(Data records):
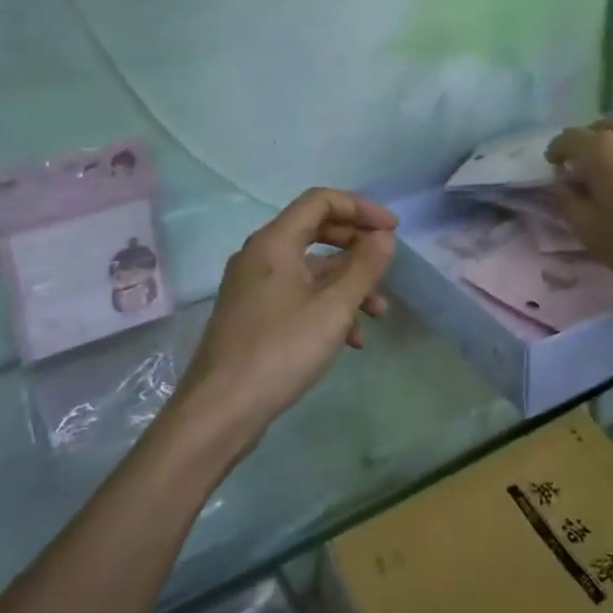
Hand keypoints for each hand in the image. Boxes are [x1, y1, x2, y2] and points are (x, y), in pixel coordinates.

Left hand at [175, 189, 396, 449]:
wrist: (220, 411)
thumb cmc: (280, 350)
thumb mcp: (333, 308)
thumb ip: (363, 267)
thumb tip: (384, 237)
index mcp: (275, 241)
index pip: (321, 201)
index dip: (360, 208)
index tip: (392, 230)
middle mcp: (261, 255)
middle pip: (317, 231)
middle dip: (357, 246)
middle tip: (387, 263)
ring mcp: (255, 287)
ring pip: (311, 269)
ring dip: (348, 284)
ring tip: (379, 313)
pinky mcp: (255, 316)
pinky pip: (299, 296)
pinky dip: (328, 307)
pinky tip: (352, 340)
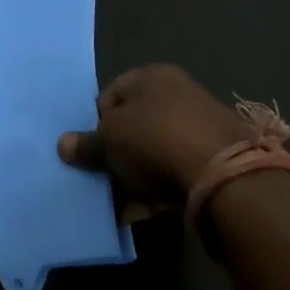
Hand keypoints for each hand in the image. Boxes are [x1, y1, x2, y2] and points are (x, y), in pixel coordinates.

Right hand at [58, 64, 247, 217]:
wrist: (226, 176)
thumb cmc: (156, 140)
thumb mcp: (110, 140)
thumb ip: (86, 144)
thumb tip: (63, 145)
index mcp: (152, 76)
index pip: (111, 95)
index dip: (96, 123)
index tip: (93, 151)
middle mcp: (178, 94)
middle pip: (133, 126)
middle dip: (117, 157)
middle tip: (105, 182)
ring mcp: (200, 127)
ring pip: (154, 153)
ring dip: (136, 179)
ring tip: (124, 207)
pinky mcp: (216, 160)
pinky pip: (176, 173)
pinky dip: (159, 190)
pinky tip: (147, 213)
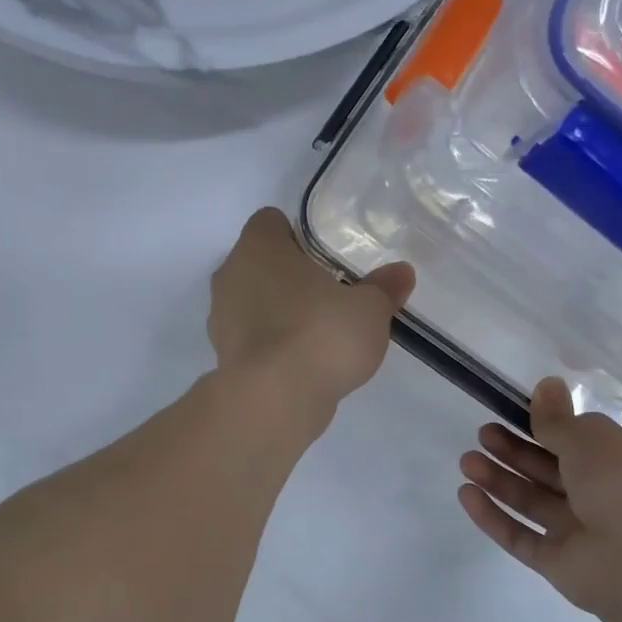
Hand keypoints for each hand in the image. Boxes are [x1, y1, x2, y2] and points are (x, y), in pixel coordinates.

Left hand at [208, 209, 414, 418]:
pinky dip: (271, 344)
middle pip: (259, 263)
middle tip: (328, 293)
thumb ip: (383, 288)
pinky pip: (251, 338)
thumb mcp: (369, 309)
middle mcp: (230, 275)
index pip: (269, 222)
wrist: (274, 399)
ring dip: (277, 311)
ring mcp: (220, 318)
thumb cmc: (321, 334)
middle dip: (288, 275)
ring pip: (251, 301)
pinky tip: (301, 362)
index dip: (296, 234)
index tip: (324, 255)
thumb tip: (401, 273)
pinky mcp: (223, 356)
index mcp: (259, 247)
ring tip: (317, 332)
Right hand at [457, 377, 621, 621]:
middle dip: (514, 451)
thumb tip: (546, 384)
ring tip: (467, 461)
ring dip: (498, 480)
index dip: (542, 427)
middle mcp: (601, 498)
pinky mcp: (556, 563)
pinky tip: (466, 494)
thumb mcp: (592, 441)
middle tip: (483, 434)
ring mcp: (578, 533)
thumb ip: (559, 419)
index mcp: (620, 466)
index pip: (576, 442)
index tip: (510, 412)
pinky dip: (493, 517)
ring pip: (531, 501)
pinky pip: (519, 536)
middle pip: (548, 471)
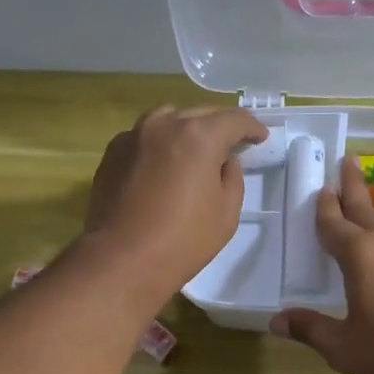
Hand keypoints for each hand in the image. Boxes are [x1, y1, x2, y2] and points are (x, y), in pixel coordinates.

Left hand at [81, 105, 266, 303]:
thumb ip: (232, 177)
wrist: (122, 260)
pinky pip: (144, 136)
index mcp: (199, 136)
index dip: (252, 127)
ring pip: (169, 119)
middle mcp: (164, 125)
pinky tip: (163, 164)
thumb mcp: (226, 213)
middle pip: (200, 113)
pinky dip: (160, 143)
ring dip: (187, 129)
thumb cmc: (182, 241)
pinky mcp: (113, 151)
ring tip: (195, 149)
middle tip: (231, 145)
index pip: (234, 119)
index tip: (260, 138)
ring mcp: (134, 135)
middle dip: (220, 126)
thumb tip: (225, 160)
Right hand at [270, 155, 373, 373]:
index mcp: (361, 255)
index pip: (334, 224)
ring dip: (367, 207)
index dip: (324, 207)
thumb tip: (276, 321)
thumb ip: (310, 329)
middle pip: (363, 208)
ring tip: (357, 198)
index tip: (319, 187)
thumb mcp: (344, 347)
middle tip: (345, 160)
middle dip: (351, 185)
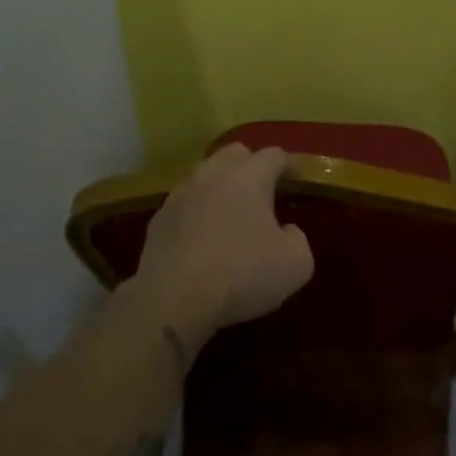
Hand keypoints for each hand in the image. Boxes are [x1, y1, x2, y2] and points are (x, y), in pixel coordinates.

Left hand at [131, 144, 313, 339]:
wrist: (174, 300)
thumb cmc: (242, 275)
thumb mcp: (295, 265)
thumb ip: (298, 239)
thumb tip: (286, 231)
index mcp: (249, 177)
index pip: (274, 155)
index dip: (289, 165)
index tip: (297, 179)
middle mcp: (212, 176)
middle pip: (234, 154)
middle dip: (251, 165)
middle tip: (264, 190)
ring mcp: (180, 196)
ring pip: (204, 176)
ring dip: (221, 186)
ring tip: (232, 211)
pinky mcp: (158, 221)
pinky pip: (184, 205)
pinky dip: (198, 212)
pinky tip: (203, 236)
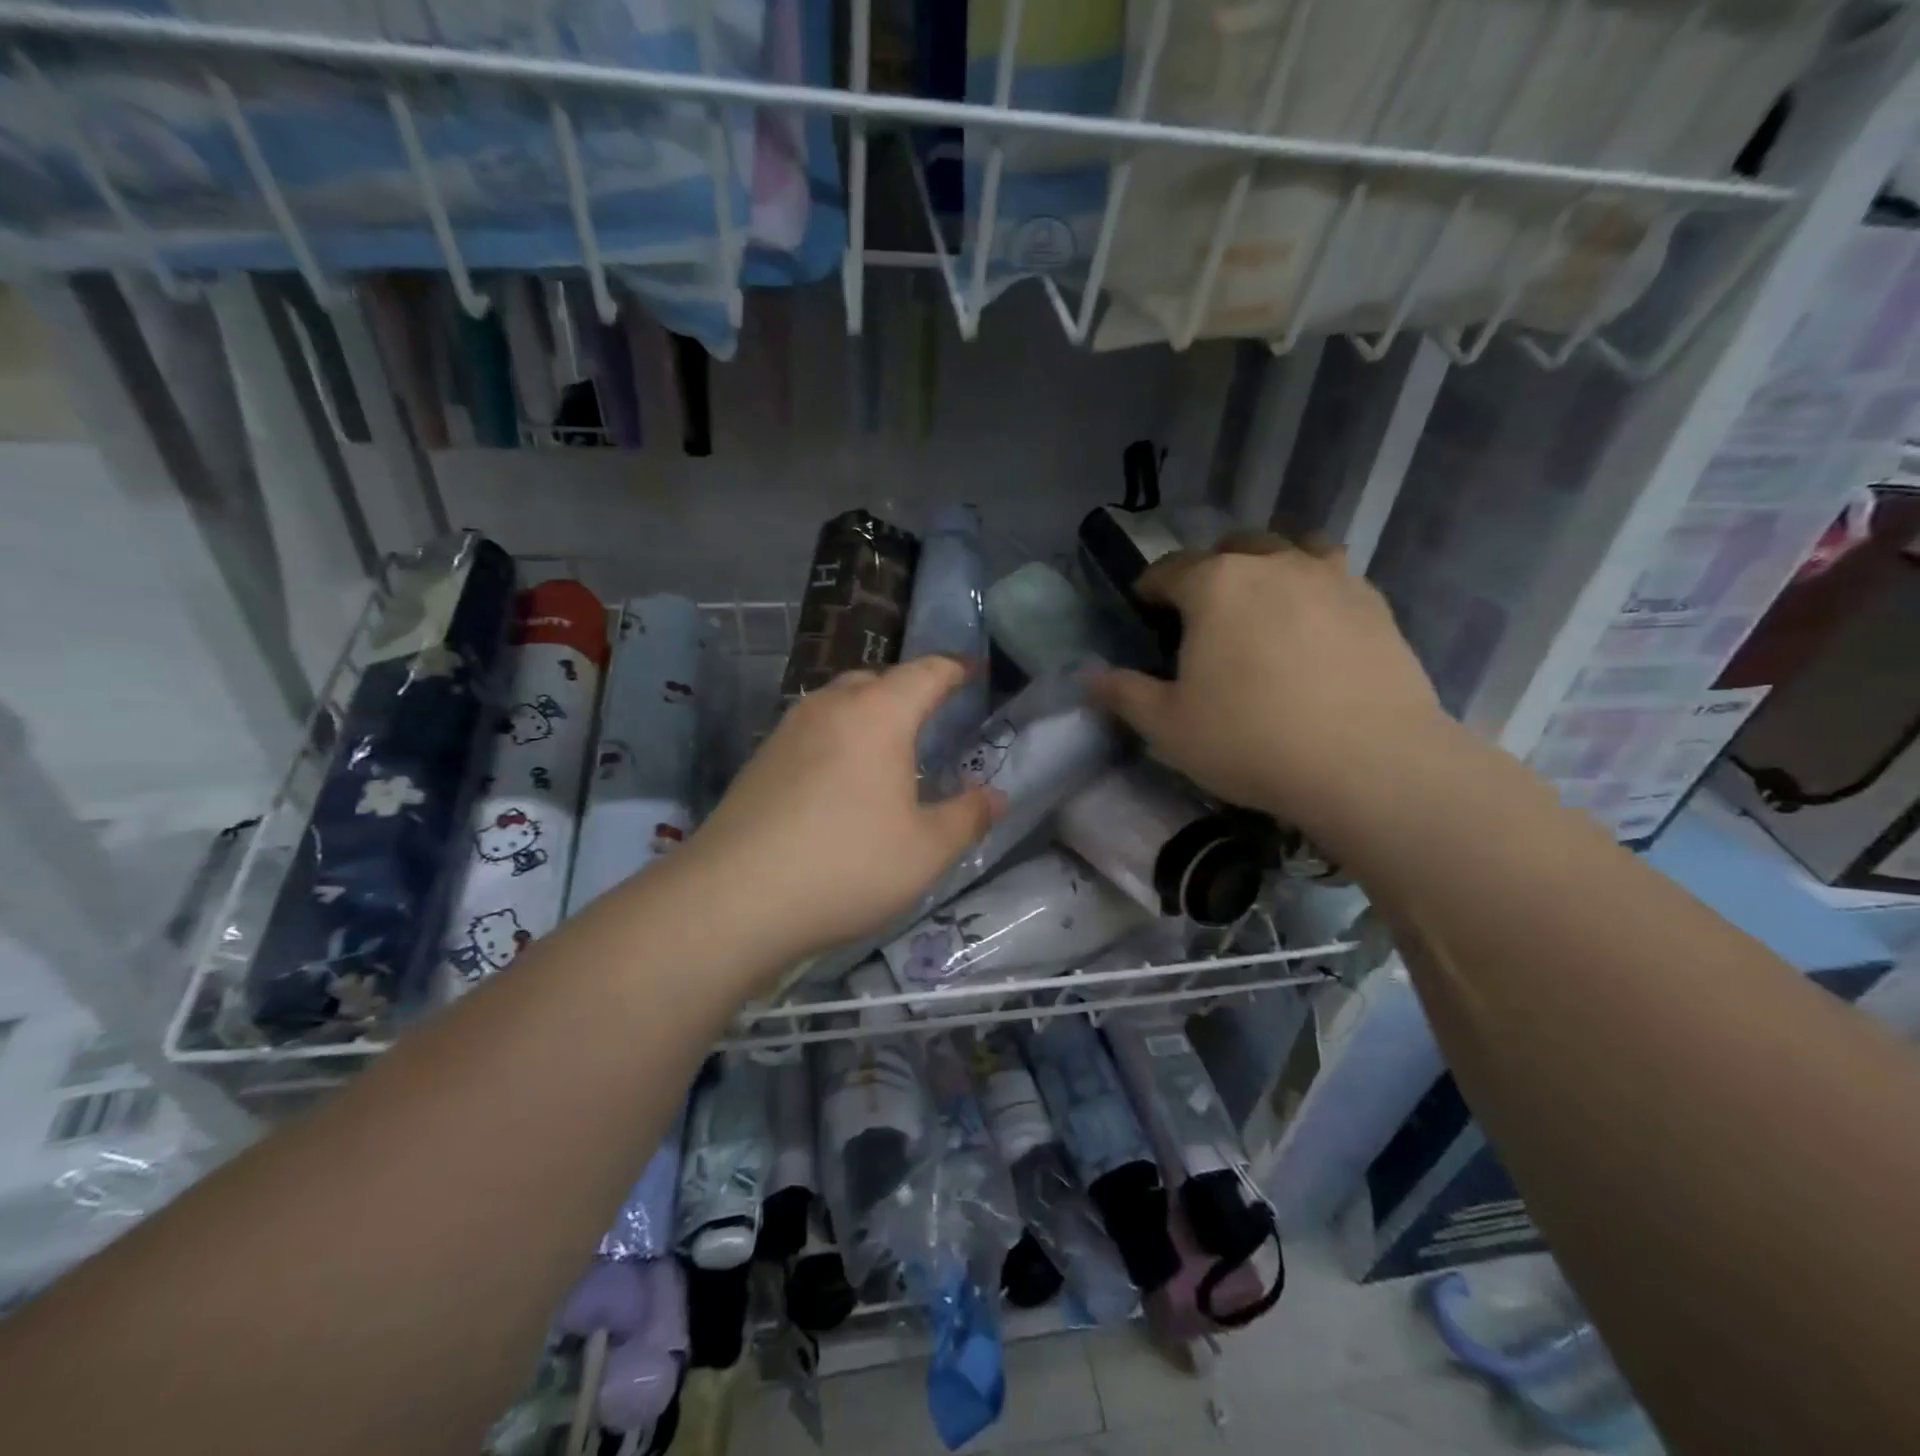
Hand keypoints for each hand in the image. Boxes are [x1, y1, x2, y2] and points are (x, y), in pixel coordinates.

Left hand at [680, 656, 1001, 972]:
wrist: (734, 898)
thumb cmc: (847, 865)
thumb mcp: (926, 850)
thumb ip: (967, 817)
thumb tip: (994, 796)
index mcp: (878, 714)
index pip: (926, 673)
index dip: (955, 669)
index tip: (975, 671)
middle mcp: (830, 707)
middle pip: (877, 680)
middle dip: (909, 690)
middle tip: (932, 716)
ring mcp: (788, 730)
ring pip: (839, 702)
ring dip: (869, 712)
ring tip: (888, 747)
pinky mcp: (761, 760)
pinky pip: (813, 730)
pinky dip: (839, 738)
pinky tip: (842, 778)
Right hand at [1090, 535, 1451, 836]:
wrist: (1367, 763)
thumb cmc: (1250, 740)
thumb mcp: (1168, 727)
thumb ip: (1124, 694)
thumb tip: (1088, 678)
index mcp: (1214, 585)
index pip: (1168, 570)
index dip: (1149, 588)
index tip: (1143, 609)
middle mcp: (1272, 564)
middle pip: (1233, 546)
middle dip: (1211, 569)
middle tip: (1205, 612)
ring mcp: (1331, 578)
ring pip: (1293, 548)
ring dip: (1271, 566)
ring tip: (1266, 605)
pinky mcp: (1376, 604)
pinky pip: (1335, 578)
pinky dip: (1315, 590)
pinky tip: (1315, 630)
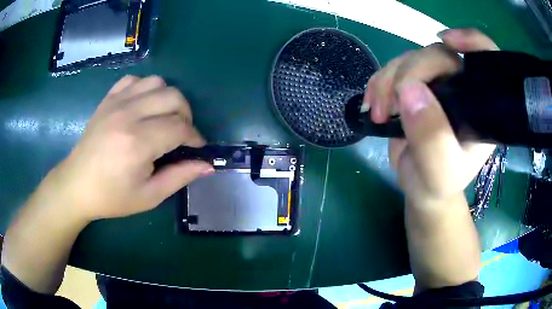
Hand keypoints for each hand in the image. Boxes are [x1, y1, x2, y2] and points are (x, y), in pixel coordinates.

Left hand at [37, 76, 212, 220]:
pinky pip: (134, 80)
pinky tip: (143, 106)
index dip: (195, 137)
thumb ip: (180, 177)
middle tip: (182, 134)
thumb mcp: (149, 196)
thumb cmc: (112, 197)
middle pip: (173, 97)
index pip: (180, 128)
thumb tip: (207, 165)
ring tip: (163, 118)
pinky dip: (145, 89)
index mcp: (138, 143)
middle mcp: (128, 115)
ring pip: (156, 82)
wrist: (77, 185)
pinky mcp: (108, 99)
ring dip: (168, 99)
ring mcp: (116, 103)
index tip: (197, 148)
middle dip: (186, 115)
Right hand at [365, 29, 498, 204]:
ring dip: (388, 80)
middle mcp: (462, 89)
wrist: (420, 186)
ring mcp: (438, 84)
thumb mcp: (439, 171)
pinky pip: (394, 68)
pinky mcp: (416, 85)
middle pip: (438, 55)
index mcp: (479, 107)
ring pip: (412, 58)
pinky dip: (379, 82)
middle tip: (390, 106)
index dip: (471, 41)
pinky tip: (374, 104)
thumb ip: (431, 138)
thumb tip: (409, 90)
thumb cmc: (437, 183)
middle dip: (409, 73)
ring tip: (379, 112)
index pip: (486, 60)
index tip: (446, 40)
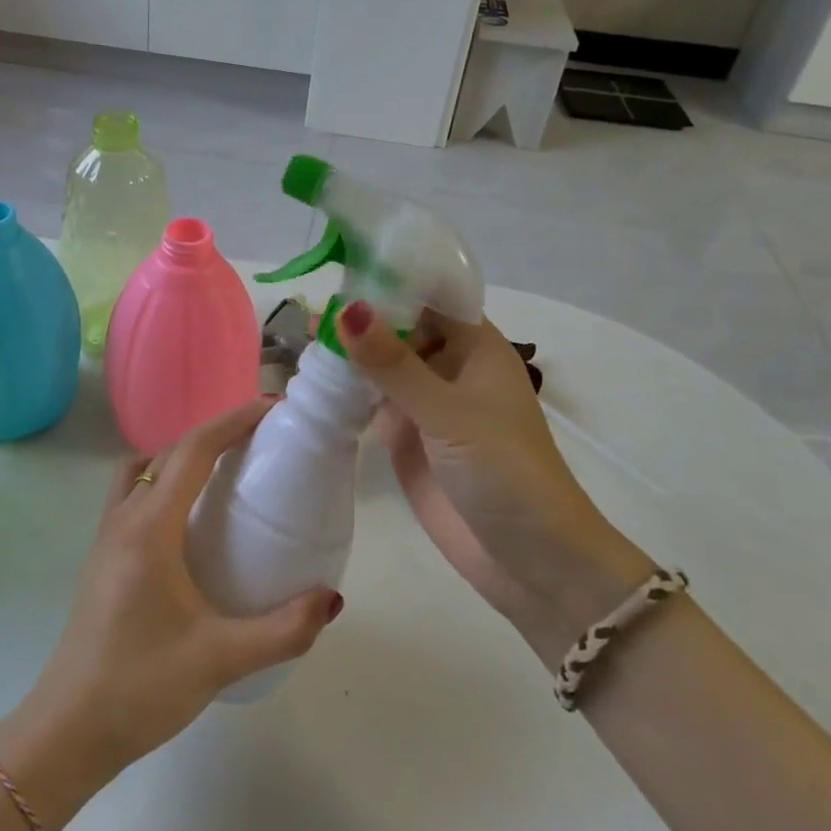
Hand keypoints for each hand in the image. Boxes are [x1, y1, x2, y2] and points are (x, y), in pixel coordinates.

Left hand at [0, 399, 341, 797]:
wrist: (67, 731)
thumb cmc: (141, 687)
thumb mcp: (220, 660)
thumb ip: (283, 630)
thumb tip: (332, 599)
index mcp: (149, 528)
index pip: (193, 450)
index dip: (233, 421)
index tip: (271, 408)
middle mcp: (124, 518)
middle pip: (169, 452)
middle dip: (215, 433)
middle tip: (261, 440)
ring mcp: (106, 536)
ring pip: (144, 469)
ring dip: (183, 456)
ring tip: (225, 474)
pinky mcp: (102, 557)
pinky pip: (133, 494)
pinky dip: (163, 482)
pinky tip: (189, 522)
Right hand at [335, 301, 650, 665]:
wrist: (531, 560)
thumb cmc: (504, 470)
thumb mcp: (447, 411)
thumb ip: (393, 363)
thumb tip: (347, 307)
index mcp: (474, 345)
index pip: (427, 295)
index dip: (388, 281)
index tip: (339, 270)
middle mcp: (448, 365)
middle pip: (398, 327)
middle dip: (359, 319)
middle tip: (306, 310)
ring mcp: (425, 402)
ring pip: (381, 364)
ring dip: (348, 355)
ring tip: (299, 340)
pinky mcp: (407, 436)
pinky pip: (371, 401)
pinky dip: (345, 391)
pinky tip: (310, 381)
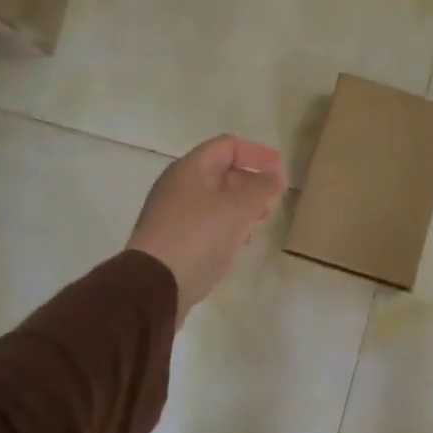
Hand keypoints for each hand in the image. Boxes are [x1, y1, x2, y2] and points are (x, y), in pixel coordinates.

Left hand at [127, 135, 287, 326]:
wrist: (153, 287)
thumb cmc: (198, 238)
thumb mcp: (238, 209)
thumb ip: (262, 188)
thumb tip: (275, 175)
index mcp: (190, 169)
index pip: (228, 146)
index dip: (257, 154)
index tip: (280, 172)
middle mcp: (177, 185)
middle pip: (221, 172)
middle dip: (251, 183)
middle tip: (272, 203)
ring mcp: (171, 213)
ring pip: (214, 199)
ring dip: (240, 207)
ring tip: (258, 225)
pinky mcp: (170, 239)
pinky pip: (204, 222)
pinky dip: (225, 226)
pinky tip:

(EXERCISE AIM): What you write out is the stretch of entries from the line containing "index dip: (324, 207)" to the line containing "thumb tip: (1088, 678)", word for word, with both end lines and no pictures.

(WRITTEN ANSWER):
index dip: (324, 207)
thumb tip: (276, 321)
thumb ip: (310, 329)
middle pip: (363, 208)
ring tip: (357, 198)
index tip: (319, 187)
thumb mcp: (344, 347)
middle tip: (345, 160)
middle dip: (351, 185)
Hand keypoints for each hand in the image. Boxes are [x1, y1, x2, y2] and points are (x, y), in pixel coordinates.

Left hand at [131, 144, 313, 339]:
wrist: (174, 300)
thumb cmc: (242, 275)
thumb mcp: (295, 265)
thumb ip: (298, 239)
thumb tip: (286, 231)
index mcp: (249, 177)
index pip: (274, 155)
index dip: (289, 165)
index tip: (297, 179)
middle mcp: (212, 176)
middle pip: (234, 154)
middle dip: (251, 165)
middle tip: (264, 190)
ring mcp: (180, 196)
ring pip: (204, 176)
ring dip: (221, 186)
ring tip: (232, 211)
pinky mcp: (158, 221)
pinky pip: (184, 205)
pinky dip: (198, 212)
pinky tip: (203, 236)
Hand keypoints for each hand in the image. Boxes are [x1, y1, x2, y2] and points are (x, y), in pixel coordinates.

Left hand at [680, 656, 1001, 972]:
wrist: (734, 898)
thumb cmc: (847, 865)
thumb mcp: (926, 850)
thumb ip: (967, 817)
thumb tip: (994, 796)
index mcp: (878, 714)
index pip: (926, 673)
index dip: (955, 669)
index tip: (975, 671)
middle mcp: (830, 707)
middle pip: (877, 680)
middle dip: (909, 690)
middle tip: (932, 716)
ring mcp: (788, 730)
ring pip: (839, 702)
ring dip: (869, 712)
ring tip: (888, 747)
pinky mcp: (761, 760)
pinky pip: (813, 730)
pinky dip: (839, 738)
pinky tip: (842, 778)
Right hand at [1090, 535, 1451, 836]:
wrist: (1367, 763)
thumb cmc: (1250, 740)
thumb mcp: (1168, 727)
thumb ip: (1124, 694)
thumb tip: (1088, 678)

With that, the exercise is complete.